▶ **ACTIVITY**
In the records below, find each line holding the word "Equipment" and copy it.
________________________________________
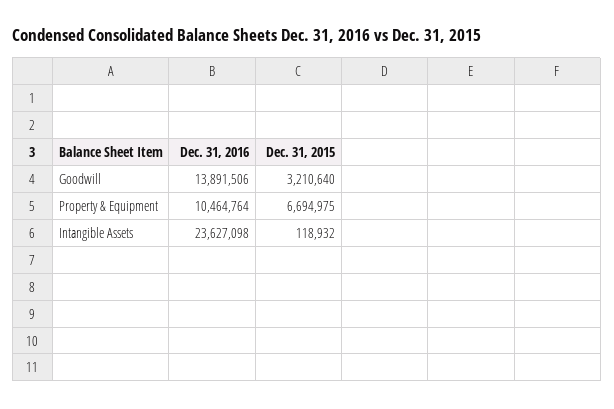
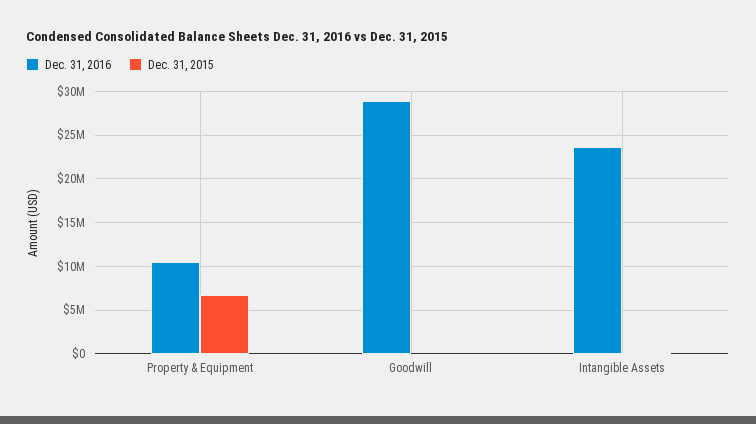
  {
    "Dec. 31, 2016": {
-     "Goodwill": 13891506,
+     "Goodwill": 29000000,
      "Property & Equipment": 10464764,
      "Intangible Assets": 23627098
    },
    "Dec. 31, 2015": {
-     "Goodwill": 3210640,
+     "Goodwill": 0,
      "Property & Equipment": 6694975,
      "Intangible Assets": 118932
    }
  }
________________________________________
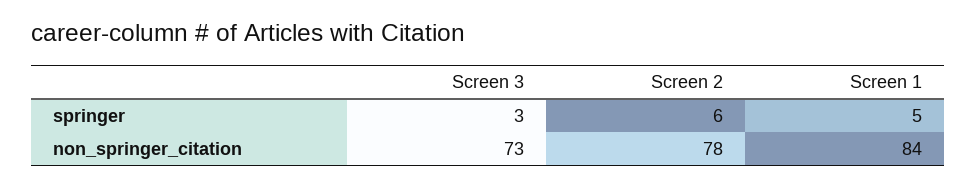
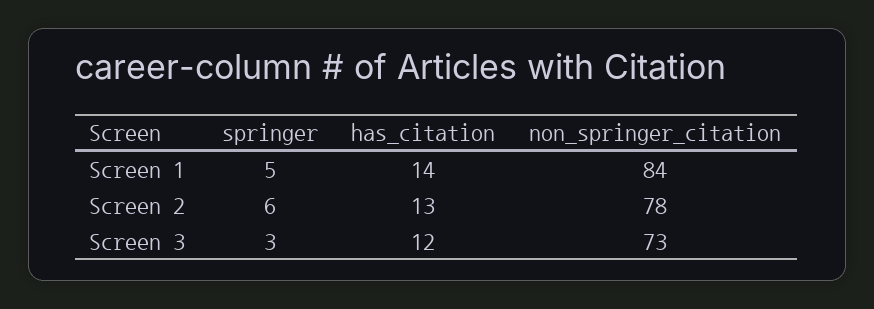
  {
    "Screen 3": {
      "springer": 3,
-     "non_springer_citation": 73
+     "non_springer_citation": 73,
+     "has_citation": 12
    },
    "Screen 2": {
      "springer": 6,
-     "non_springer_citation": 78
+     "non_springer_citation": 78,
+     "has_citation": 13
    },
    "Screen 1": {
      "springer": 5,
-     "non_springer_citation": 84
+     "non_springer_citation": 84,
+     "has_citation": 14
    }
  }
________________________________________
▶ **TASK RESPONSE**
      "Property & Equipment": 10464764,
      "Property & Equipment": 6694975,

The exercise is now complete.